-- start --

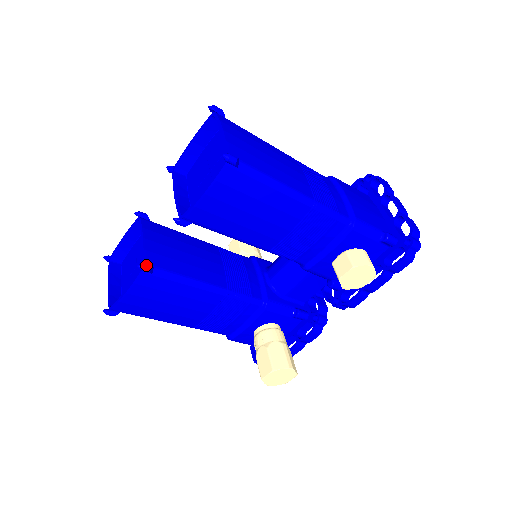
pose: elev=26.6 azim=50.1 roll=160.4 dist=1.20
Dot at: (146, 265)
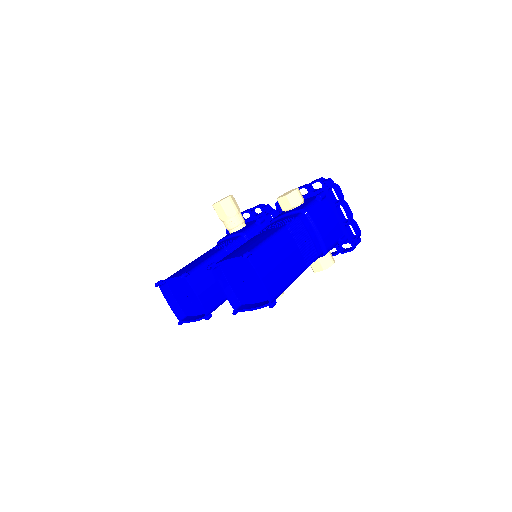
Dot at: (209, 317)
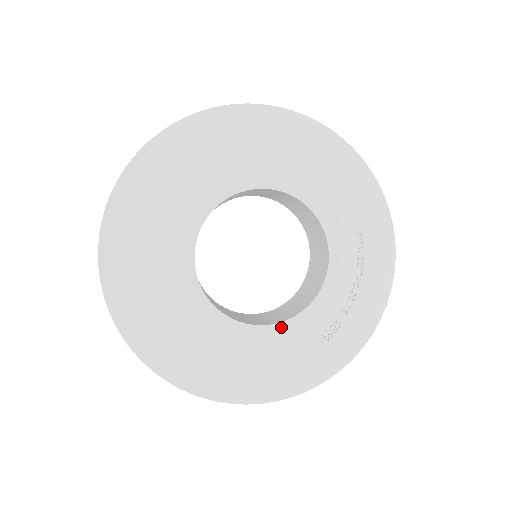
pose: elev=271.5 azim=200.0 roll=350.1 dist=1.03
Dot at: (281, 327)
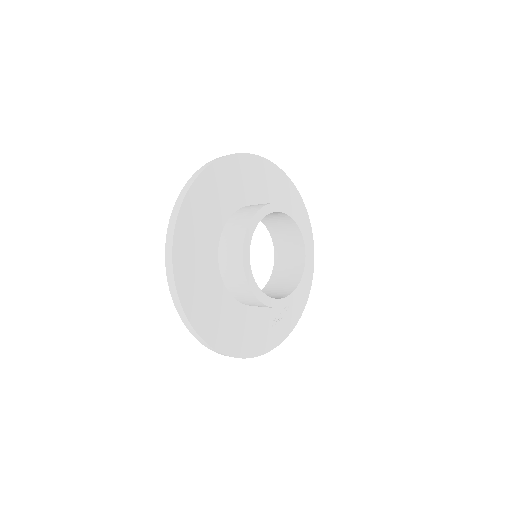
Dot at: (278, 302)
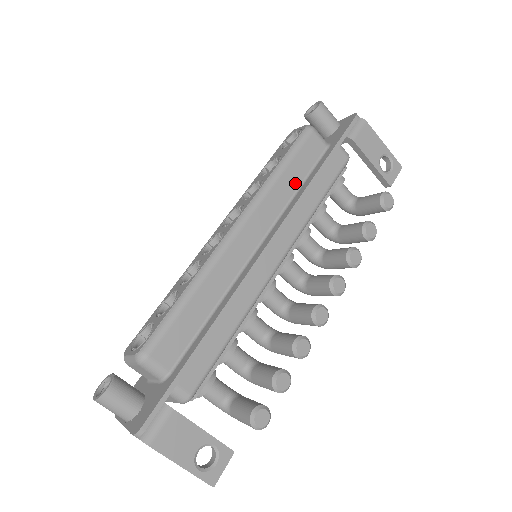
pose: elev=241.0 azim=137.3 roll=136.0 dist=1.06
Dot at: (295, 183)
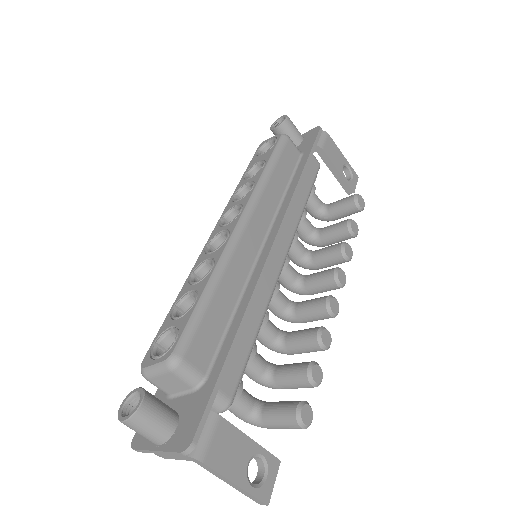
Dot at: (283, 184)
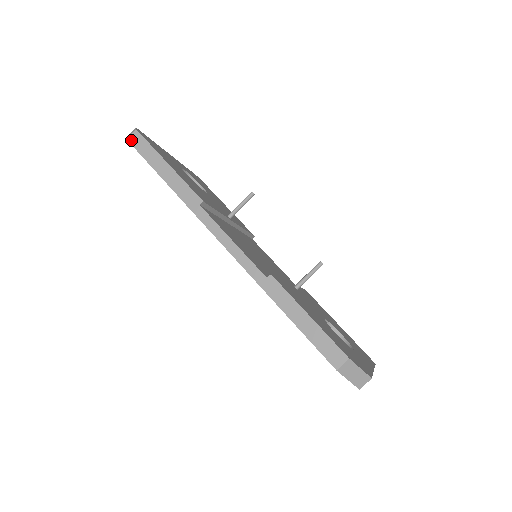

-- end --
-- start --

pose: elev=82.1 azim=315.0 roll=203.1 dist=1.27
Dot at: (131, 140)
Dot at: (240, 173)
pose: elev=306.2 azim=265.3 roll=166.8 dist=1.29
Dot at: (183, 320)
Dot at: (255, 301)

-- end --
-- start --

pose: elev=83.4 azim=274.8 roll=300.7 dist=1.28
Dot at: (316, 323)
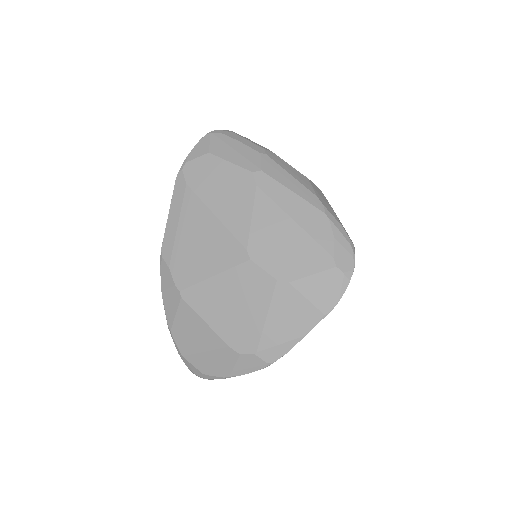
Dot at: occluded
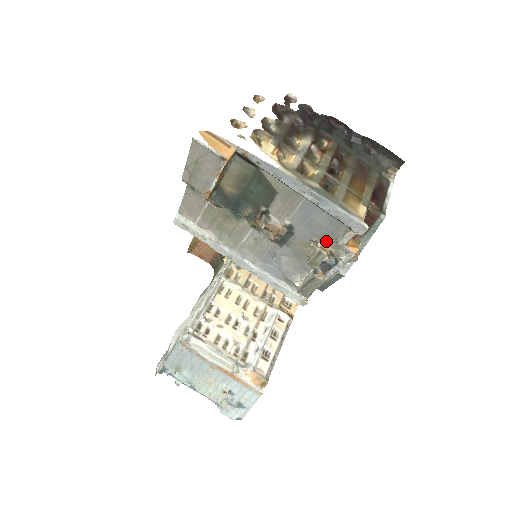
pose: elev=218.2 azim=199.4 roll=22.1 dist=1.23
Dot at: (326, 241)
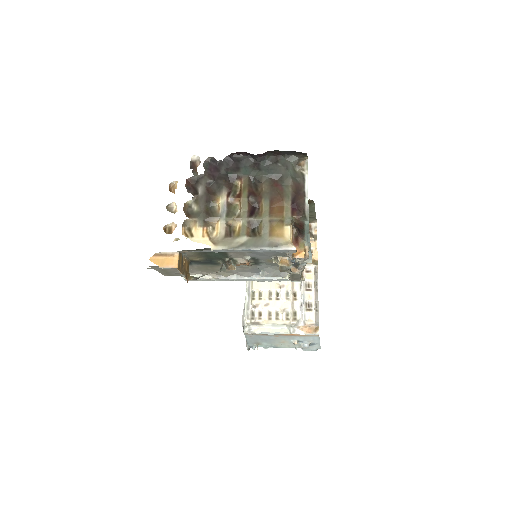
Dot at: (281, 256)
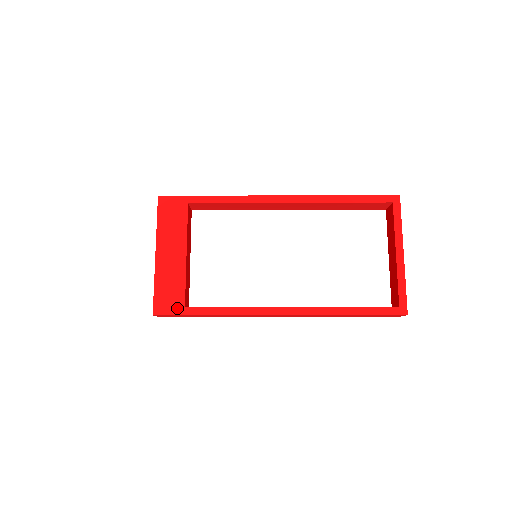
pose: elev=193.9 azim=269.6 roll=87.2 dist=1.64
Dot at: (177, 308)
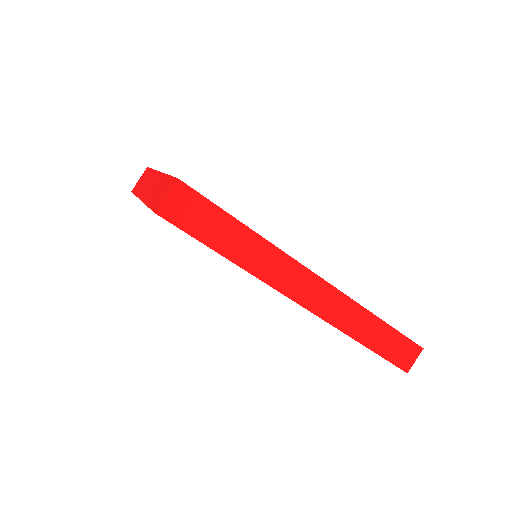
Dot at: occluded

-- end --

● Short problem
Pick out each line of the listing above that contains the word "azim" and copy it out. Case counts.

● Task result
pose: elev=26.6 azim=50.1 roll=160.4 dist=1.20
pose: elev=271.5 azim=200.0 roll=350.1 dist=1.03
pose: elev=241.0 azim=137.3 roll=136.0 dist=1.06
pose: elev=82.1 azim=315.0 roll=203.1 dist=1.27
pose: elev=306.2 azim=265.3 roll=166.8 dist=1.29
pose: elev=83.4 azim=274.8 roll=300.7 dist=1.28
pose: elev=218.2 azim=199.4 roll=22.1 dist=1.23
pose: elev=193.9 azim=269.6 roll=87.2 dist=1.64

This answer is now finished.